A su manera, es lo que explican Vogel, Wester, Hammer­ y Downing en su escrito Masculine Norms, Avoidance of Help-Seeking and Men’s Health, publicado en 2011. Este artículo revisa cómo las normas masculinas influyen en la reluctancia de los hombres a expresar vulnerabilidad o buscar ayuda emocional, incluso con amigos cercanos, y cómo esto afecta su bienestar psicológico.

A pesar de toda la evidencia acumulada, muchas de estas creencias siguen profundamente arraigadas en nuestra cultura. Y así seguimos tragándonos la angustia solo porque, en algún momento, alguien decretó que “los hombres no lloran”.

También en 2011 y más en profundidad, el sociólogo australiano Michael Flood analizó cómo los hombres­ manejan la intimidad emocional y la expresión de sentimientos dentro de sus amistades masculinas. Descubrió que, aunque muchos hombres evitan hablar abiertamente de emociones profundas debido a normas culturales, sí desarrollan formas alternativas de intimidad y apoyo emocional.
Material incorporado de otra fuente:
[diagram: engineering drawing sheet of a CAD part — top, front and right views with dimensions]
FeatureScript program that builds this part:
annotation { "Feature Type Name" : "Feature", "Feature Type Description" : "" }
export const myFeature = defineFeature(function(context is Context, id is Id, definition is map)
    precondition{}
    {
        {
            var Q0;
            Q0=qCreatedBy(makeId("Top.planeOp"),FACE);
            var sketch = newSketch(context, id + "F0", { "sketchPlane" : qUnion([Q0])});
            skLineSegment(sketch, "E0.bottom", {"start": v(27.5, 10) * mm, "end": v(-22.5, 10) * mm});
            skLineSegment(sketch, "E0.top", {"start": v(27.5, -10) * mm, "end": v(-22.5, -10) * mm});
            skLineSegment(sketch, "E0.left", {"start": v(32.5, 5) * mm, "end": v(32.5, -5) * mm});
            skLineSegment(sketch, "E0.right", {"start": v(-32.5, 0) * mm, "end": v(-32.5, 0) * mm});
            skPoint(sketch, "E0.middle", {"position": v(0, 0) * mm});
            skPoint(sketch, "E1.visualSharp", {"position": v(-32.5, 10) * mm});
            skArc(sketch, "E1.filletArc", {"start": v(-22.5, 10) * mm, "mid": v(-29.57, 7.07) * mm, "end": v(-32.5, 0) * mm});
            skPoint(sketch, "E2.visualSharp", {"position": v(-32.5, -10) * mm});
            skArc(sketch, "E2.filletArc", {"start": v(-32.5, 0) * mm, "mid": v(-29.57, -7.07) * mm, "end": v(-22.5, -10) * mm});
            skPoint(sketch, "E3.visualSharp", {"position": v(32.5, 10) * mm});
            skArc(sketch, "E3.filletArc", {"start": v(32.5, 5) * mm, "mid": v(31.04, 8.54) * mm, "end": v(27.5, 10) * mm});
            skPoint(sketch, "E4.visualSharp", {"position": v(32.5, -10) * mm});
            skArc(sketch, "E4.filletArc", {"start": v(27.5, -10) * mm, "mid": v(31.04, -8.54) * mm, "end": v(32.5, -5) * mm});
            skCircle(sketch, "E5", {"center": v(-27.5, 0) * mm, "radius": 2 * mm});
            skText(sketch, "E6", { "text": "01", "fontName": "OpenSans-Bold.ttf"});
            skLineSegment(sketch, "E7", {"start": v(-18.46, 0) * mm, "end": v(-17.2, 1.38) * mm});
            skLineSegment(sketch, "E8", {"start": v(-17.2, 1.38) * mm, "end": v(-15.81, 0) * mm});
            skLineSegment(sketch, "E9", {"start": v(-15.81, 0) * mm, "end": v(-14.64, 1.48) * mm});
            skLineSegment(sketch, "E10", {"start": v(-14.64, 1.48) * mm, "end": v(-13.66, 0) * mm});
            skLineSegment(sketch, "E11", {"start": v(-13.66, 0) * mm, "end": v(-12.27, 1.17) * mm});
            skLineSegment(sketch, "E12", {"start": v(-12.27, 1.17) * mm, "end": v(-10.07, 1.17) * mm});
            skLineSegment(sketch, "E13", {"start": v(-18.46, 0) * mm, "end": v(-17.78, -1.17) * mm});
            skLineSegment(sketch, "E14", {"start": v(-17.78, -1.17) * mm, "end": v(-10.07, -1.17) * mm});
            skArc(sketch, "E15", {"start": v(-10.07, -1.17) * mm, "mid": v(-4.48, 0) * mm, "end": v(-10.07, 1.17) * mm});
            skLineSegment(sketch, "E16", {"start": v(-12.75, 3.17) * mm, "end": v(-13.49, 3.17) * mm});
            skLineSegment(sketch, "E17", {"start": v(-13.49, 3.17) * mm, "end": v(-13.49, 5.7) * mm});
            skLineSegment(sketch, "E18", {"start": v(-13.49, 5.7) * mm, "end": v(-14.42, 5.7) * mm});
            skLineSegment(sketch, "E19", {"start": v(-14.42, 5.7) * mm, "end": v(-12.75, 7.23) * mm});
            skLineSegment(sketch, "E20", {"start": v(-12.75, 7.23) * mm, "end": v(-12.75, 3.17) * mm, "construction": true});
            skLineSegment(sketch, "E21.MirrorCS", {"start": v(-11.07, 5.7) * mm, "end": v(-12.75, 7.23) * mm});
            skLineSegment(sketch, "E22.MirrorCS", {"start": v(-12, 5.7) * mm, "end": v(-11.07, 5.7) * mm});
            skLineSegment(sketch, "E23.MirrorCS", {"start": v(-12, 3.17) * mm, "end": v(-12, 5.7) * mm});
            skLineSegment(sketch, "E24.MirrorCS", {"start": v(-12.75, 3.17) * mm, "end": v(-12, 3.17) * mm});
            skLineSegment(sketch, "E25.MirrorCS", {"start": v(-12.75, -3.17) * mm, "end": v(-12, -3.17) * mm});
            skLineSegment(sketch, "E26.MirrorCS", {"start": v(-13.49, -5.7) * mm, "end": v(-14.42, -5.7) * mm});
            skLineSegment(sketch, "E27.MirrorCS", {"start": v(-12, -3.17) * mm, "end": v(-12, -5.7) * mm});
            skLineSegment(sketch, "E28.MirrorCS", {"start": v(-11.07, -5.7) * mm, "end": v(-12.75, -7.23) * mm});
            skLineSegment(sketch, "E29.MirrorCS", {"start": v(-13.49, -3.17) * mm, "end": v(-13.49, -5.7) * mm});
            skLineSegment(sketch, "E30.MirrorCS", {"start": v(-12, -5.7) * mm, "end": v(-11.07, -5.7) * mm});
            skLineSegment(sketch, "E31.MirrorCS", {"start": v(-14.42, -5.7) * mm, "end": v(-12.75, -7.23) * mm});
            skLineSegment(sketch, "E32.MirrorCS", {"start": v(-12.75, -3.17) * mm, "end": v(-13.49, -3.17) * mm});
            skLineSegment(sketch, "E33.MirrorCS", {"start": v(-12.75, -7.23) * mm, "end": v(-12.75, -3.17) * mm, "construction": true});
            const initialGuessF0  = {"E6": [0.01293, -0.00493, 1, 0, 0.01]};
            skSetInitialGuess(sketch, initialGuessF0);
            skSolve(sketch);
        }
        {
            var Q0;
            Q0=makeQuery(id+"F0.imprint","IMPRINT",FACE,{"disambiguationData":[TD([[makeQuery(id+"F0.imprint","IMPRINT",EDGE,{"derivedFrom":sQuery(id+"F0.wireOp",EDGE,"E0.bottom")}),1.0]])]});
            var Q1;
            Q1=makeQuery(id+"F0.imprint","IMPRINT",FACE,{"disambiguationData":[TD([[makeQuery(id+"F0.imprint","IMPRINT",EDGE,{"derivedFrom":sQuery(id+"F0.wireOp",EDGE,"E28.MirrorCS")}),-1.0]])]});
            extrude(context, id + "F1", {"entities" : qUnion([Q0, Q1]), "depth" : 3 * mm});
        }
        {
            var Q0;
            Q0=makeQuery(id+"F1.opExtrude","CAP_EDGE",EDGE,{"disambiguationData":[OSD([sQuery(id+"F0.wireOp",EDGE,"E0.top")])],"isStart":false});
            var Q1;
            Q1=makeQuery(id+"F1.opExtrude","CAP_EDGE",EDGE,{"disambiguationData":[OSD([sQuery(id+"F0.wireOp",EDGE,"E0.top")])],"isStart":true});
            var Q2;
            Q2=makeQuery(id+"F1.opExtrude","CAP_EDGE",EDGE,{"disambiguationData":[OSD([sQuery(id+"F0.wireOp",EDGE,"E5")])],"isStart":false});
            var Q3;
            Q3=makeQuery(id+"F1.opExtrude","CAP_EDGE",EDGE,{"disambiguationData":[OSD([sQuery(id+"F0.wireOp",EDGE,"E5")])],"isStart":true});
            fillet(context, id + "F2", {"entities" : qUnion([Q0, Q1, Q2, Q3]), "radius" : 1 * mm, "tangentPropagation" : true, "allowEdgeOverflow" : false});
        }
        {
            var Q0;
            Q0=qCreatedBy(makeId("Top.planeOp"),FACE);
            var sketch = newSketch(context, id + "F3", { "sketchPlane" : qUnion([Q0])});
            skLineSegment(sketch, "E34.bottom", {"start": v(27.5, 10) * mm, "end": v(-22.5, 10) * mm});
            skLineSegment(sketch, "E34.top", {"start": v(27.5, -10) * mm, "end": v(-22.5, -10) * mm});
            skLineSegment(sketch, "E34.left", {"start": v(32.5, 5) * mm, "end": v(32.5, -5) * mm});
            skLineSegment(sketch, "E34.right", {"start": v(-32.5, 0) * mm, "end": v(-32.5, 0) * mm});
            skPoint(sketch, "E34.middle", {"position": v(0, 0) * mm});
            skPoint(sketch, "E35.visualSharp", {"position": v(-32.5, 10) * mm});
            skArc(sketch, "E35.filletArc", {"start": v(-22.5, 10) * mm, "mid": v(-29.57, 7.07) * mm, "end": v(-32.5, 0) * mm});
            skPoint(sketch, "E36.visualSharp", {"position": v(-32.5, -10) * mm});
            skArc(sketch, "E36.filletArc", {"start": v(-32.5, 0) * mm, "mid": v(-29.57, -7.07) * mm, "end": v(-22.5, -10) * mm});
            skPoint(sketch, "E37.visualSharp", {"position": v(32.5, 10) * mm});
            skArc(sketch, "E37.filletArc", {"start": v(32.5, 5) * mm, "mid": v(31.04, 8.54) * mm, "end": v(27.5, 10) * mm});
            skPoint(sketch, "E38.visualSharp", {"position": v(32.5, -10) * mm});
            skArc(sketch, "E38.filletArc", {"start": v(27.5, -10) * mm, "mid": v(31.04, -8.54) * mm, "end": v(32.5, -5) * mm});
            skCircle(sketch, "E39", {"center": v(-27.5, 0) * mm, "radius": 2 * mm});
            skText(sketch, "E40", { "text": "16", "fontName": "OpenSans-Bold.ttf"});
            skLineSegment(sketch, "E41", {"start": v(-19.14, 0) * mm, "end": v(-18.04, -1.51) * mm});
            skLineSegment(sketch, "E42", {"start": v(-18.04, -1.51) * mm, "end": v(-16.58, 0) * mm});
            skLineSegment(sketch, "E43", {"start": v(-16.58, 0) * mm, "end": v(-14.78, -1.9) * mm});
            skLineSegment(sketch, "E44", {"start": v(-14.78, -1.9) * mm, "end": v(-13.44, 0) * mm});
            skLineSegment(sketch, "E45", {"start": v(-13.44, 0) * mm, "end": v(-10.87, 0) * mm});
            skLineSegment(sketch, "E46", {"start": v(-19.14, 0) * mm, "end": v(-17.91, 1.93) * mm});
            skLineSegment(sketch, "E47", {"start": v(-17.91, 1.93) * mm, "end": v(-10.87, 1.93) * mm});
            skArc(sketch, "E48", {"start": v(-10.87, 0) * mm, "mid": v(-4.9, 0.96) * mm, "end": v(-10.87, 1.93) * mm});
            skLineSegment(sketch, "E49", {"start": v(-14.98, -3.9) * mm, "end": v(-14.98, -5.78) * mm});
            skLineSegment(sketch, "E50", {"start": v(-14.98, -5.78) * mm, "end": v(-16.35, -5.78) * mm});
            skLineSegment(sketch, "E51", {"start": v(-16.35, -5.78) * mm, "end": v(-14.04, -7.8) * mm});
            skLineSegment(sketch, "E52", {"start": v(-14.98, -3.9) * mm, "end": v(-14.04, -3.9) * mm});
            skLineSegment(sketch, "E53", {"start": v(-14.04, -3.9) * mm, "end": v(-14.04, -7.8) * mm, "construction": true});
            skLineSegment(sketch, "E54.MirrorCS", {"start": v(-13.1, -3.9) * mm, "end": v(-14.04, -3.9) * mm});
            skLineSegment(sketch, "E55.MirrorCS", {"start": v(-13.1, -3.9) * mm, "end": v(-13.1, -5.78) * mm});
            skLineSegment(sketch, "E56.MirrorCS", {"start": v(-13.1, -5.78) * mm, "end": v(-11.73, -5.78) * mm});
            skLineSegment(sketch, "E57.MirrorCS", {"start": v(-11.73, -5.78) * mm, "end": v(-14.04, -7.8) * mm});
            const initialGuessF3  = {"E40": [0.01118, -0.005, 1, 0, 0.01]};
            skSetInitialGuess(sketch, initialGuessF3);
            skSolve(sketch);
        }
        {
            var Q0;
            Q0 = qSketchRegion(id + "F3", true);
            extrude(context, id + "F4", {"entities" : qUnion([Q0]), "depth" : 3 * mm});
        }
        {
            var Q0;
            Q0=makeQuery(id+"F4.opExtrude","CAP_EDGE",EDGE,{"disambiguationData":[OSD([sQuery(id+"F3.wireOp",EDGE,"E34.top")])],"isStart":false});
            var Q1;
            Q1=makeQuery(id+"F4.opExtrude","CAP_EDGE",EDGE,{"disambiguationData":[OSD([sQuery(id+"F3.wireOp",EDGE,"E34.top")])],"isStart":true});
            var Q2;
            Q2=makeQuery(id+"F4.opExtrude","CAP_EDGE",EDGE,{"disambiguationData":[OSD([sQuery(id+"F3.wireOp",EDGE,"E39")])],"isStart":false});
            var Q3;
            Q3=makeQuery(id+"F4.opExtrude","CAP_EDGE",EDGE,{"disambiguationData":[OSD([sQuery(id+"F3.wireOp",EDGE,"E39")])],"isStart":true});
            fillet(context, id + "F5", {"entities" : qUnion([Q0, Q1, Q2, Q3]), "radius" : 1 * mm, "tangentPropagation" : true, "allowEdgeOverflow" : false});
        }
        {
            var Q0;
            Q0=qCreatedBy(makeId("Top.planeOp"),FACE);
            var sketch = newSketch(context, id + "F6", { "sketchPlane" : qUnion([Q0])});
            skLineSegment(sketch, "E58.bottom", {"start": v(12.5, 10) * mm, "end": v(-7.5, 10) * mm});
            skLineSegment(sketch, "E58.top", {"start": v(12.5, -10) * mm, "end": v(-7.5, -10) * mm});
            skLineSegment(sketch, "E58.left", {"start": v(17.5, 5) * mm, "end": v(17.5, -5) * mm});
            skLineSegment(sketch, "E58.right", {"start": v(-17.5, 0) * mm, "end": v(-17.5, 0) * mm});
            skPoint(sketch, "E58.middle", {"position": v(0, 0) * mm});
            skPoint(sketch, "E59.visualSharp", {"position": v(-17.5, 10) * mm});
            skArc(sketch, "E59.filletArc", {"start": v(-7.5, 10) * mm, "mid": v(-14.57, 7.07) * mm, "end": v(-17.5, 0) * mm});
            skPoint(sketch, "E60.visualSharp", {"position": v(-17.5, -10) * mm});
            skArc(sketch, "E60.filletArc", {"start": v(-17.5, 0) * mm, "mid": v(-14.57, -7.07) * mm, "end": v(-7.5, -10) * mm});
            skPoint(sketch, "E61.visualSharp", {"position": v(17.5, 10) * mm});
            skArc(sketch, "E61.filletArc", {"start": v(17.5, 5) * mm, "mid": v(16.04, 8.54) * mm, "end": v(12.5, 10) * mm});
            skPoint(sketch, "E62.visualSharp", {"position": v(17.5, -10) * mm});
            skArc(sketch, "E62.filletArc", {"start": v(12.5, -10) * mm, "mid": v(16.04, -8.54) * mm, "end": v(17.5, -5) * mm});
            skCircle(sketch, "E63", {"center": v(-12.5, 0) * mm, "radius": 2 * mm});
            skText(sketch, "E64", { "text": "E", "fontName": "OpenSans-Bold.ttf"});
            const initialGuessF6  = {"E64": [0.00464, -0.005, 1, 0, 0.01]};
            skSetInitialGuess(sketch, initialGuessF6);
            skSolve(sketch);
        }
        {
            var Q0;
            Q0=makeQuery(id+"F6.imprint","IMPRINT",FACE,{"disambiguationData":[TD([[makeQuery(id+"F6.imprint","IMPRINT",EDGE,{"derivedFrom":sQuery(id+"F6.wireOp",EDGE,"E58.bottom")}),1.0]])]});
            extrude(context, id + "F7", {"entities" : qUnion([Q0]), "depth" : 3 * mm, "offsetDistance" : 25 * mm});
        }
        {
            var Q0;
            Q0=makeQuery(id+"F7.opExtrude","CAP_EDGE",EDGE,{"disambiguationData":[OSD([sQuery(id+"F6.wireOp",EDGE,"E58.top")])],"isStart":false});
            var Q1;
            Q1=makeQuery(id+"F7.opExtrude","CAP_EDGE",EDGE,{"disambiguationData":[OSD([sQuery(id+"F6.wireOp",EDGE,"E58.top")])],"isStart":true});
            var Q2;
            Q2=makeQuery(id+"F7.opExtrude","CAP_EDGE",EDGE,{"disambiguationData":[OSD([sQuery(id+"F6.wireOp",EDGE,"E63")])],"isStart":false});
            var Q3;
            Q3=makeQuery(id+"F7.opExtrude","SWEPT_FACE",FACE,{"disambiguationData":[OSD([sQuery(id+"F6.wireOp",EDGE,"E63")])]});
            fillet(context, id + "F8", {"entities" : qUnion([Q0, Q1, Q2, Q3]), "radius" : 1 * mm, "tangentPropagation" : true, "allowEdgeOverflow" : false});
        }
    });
Estas incluyen­ bromas, humor, lenguaje indirecto y actividades compartidas, como formas de expresar cercanía y cuidado sin necesidad de conversaciones explícitas sobre sentimientos.

La incomodidad que sentimos al abordar “temas difíciles” no es casual, ni nos enorgullece. Me atrevo a hablar en plural, consciente de que este flagelo afecta a miles, especialmente a machos de la vieja guardia.

Quizás sigamos esquivando el dolor con chistes, fútbol y asados, pero el primer paso para construir vínculos más profundos es justamente reconocer esa necesidad de intimidad emocional, aunque no siempre se exprese con palabras. Porque, a veces, un “¿todo bien?” con una doble palmada en la espalda es lo más cerca que estamos de decir “te quiero, amigo”. Y por ahora, eso también cuenta.